Раздается крик петуха-торопыги. В кустах, словно недобрая мысль, шныряет летучая мышь. Жена управляющего приостанавливает лавину поцелуев, не отрывая, впрочем, губ от Фердинандова лица. А что, если муж вернется домой и не найдет ее? — вдруг приходит ей в голову. Впрочем, он, наверно, будет пьян и до спальни не доберется. А если придет трезвый? Если… ну, тогда можно будет сказать, что ее позвали к жене смотрителя, что у той опять страшный приступ кашля, нехорошо с сердцем или что-нибудь в этом же духе…
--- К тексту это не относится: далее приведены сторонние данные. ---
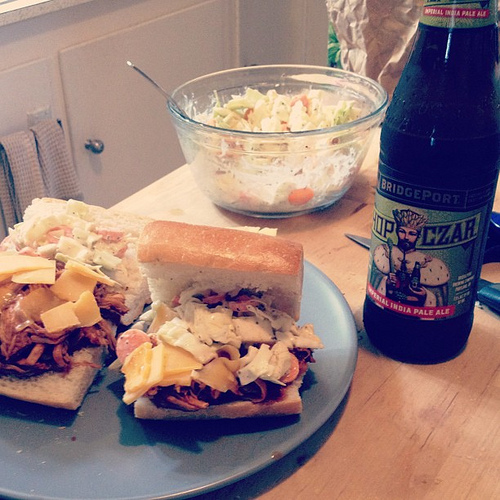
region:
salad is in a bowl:
[157, 48, 389, 192]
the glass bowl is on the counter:
[174, 39, 484, 252]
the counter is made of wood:
[363, 405, 489, 460]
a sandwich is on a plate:
[125, 200, 358, 496]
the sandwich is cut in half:
[132, 230, 317, 420]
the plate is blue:
[14, 160, 353, 485]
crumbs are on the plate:
[15, 413, 145, 493]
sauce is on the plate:
[245, 451, 335, 476]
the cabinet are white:
[52, 48, 327, 194]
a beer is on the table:
[355, 123, 462, 328]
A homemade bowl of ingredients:
[136, 48, 395, 223]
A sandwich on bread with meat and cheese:
[0, 194, 317, 431]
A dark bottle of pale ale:
[361, 0, 498, 365]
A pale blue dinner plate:
[6, 272, 360, 496]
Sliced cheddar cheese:
[119, 340, 237, 401]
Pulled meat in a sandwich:
[2, 321, 114, 383]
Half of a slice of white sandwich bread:
[135, 216, 310, 301]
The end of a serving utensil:
[119, 51, 204, 126]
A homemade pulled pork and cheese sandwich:
[1, 184, 336, 443]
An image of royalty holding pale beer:
[369, 204, 453, 317]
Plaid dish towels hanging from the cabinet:
[3, 128, 81, 225]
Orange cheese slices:
[120, 345, 192, 395]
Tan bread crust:
[143, 223, 305, 315]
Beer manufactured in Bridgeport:
[377, 173, 473, 213]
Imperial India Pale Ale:
[366, 283, 454, 319]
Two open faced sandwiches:
[0, 191, 318, 419]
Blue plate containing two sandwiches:
[1, 210, 361, 497]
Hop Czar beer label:
[361, 200, 486, 322]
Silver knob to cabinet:
[84, 136, 104, 153]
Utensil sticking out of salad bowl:
[122, 50, 382, 220]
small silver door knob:
[84, 137, 111, 156]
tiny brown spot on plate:
[258, 447, 294, 463]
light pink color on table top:
[387, 378, 459, 469]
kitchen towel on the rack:
[4, 127, 94, 189]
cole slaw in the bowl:
[213, 98, 292, 123]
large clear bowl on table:
[159, 57, 391, 202]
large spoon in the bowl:
[117, 54, 223, 127]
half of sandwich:
[117, 216, 327, 416]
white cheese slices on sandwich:
[122, 335, 208, 372]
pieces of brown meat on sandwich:
[137, 382, 217, 411]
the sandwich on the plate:
[2, 185, 372, 495]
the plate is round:
[6, 228, 345, 498]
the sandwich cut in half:
[10, 198, 330, 445]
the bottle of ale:
[351, 3, 494, 385]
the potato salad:
[122, 43, 375, 228]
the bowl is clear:
[148, 54, 395, 231]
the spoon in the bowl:
[87, 43, 233, 134]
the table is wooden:
[331, 398, 493, 496]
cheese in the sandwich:
[97, 341, 191, 384]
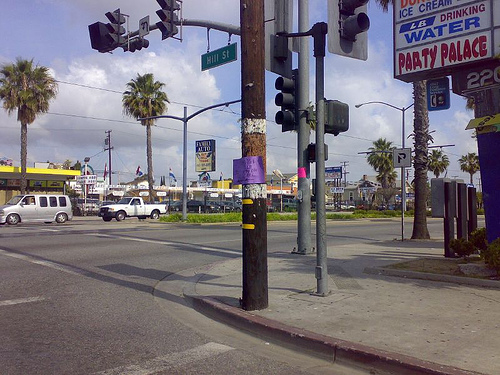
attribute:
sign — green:
[201, 42, 235, 75]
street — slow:
[3, 222, 234, 374]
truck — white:
[98, 196, 171, 222]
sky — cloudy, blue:
[62, 52, 189, 82]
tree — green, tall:
[2, 58, 56, 191]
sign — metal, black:
[391, 147, 414, 238]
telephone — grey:
[428, 178, 454, 255]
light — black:
[275, 68, 299, 138]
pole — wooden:
[242, 0, 269, 306]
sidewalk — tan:
[204, 312, 439, 363]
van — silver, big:
[2, 192, 74, 225]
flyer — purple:
[234, 155, 262, 184]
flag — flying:
[167, 169, 180, 183]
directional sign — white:
[138, 15, 151, 39]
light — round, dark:
[275, 111, 295, 127]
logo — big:
[396, 3, 486, 49]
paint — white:
[240, 118, 266, 136]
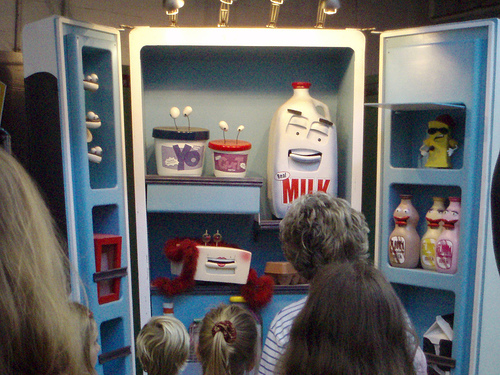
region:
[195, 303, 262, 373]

— О чем вы сейчас… ты сейчас задумалась?
— Ты, значит, почувствовал, что я задумалась? Как ты меня знаешь! До чего это прекрасно, когда тебя понимают… Я думала о том, что, возможно, была бы счастливее, будь у меня дети.
— А почему у тебя, собственно, нет детей?
— То-то и оно. Никто не знает, чья в том вина, что у нас нет детей. Он говорит, что он ни при чем, что он настоящий мужчина. А я? Я так тоскую по детям, что начинаю порой играть со своими старыми куклами. Бывают вечера, когда ты стучишь в мою стенку… нет, и представить себе не могу, чтобы я была в этом виновата. Я так много молюсь, я кладу себе под подушку наливные колосья, я вот уже сколько лет съедаю в ночь под Новый год тринадцать сырых яиц… нет и нет, я в этом не виновата…
— Но ведь это — не знаю, как лучше сказать — это можно проверить…
— Еще бы, — в полном восторге откликается она и медленно съезжает всем телом на сиденье скамьи.
— Я и… имею в виду — врач… врач наверняка мог бы это с легкостью, если можно так выразиться, проверить.
Она имела в виду отнюдь не врача, но теперь, вся пунцовая от стыда и непонятая, она даже и не думает принять прежнюю позу. Фердинанд сидит рядом, зажав руки между худыми коленками: ни дать ни взять — подросток в публичном доме. Уже был в его жизни случай, когда он пытался унять подобную тоску и сохранил… да, да, сохранил об этом самые неприятные воспоминания… а такое не забывается…
— Ах ты, ты-ы-ы, — раздался нежный голос. Заманное голубиное воркование. Она слегка выпрямляется, хватает его за руки, пытается привлечь к себе.
Фердинанд трепещет, он чувствует дрожь в ее плечах, ощущает горячечное тепло ее тела. Чувство легкости, безответственности начинает его захватывать. Все равно как много лет назад, когда, бросив школу, он мнил заглушить вином угрызения совести. В нем вдруг проснулся мужчина, самец, одна из миллионов особей всемирного зверинца.
— Ты… ты знаешь, мы все-таки не станем проверять, — утешает она.
Он и не собирается, упаси бог, ни за что! Еще раз пережить такое…
— Будь осторожен.
Вся она словно расцветший в ночи цветок невзрачного сорняка.
По деревенской улице громыхает ранняя — или поздняя? — телега. Навозный жук с гудением ударяется о кусты и шлепается на землю. Свет в окне у его милости гаснет.